What Backtesting Is and What It Is Not
Backtesting applies a set of rules to historical price data to see how a strategy would have performed if those rules had been followed consistently. It answers the question: given this entry logic, these exits, and this risk management, what would the historical results look like?
What it cannot tell you is how the strategy will perform in the future. Markets evolve, liquidity changes, and edges erode. A strong backtest is evidence that a strategy has a logical basis and has worked historically. It is not a guarantee.
Using TradingView's Strategy Tester
TradingView's built-in Strategy Tester is accessible through Pine Script strategies. When you add a strategy to your chart rather than a study, the Strategy Tester panel appears at the bottom and shows performance statistics for the visible chart period.
The most important settings to configure before evaluating results are commission per trade, initial capital, and order size. Running a backtest with zero commission produces results that cannot be replicated in live trading. Even low-cost crypto exchanges charge 0.04 to 0.1 percent per trade, which compounds meaningfully across hundreds of trades.
Key Metrics and What They Tell You
Win Rate: The percentage of trades that close profitably. A useful metric only in combination with average win and average loss.

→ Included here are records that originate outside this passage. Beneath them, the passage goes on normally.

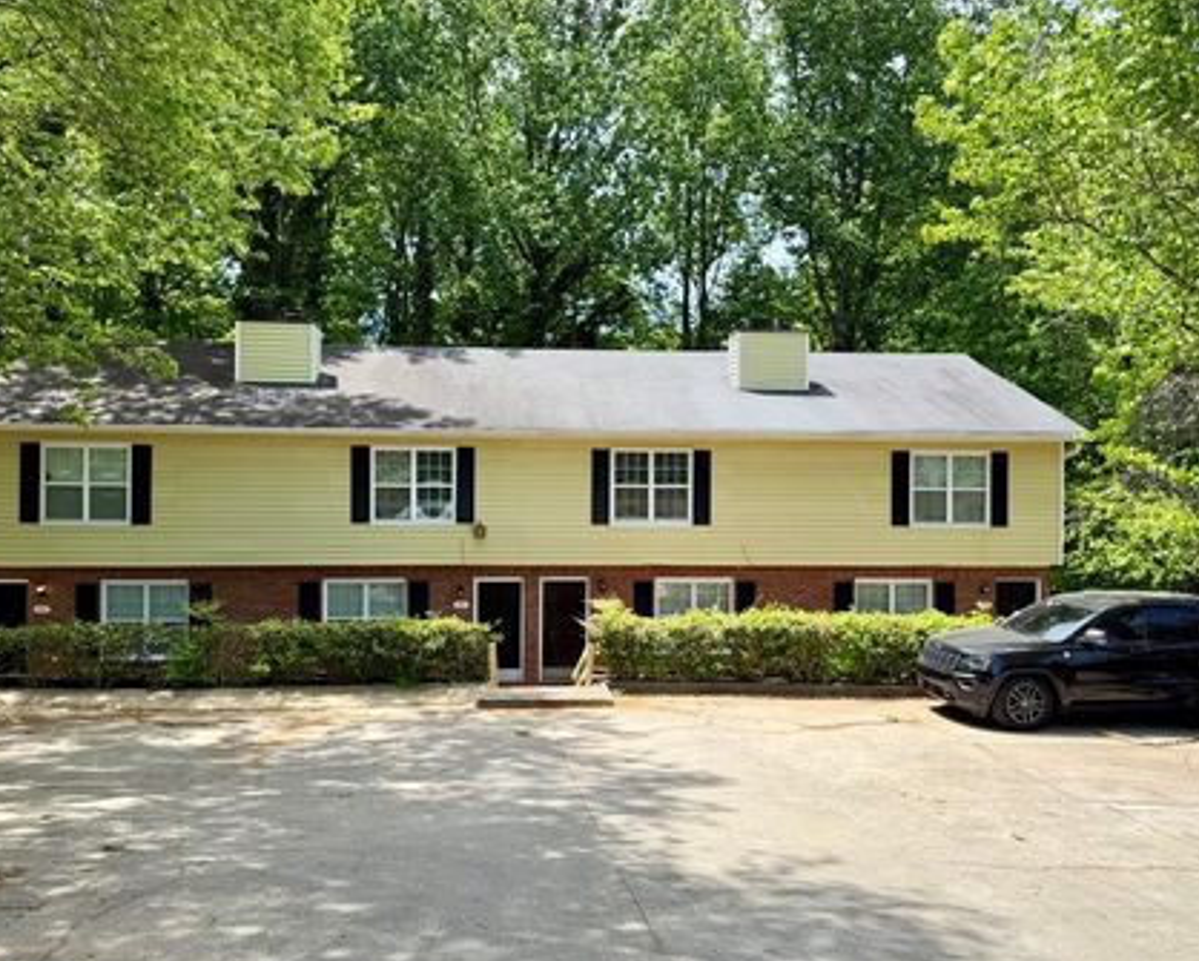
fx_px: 994
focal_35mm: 28
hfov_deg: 62.1
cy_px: 480
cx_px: 562
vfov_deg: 51.6
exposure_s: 1/1156
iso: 80
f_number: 1.78
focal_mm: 6.76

Profit Factor: Gross profit divided by gross loss. Values above 1.5 suggest a meaningful edge. Values above 2.0 are strong.
Max Drawdown: The largest peak-to-trough decline during the test period. If you could not emotionally or financially sustain that drawdown in live trading, the strategy is not suitable regardless of its overall returns.
Number of Trades: Statistical validity requires a meaningful sample. Fewer than 50 trades makes any conclusion unreliable. Over 200 trades produces more stable metrics.
How to Avoid Overfitting
Overfitting is the most dangerous failure mode in backtesting. It occurs when you optimize a strategy's parameters to perform well on historical data, producing results that look excellent in test but fail in live trading.
The practical defense is to divide your historical data. Optimize parameters on the first two-thirds of your data and test on the remaining third without any further adjustment. If performance degrades substantially on the out-of-sample period, the strategy is overfit.
Testing Across Multiple Assets and Conditions
A strategy that works only on one asset, or only during bull markets, is fragile. The most robust strategies produce reasonable results across multiple pairs and through different market conditions.
Testing the same parameters on BTC, ETH, SOL, and major forex pairs gives you a sense of whether the underlying logic is broadly applicable. Similarly, isolating different market periods — a strong trend, a prolonged bear market, a sideways consolidation — shows you where the strategy's weaknesses are.
Connecting Backtest to Live Execution
Most strategies achieve 50 to 70 percent of their backtest returns in live trading due to slippage, execution delay, missed signals, and the psychological difficulty of holding through drawdowns.
The right response is to require a strong enough backtest margin that the live performance, even at 60 percent of the historical figure, remains worthwhile.